== ASSIGNMENT ==
Once you find the line that contains "Serinlemek için kanala", transcribe it and each line after it through the end of the listing, exactly as written.

[RECORDS SHOWN — start]

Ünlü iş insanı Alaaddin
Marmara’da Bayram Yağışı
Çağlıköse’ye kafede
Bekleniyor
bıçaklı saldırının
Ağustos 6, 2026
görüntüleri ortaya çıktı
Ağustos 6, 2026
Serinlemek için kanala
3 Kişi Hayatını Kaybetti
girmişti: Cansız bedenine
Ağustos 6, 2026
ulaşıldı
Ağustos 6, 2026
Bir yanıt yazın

[RECORDS SHOWN — finish]

== EXERCISE SOLUTION ==
Serinlemek için kanala
3 Kişi Hayatını Kaybetti
girmişti: Cansız bedenine
Ağustos 6, 2026
ulaşıldı
Ağustos 6, 2026
Bir yanıt yazın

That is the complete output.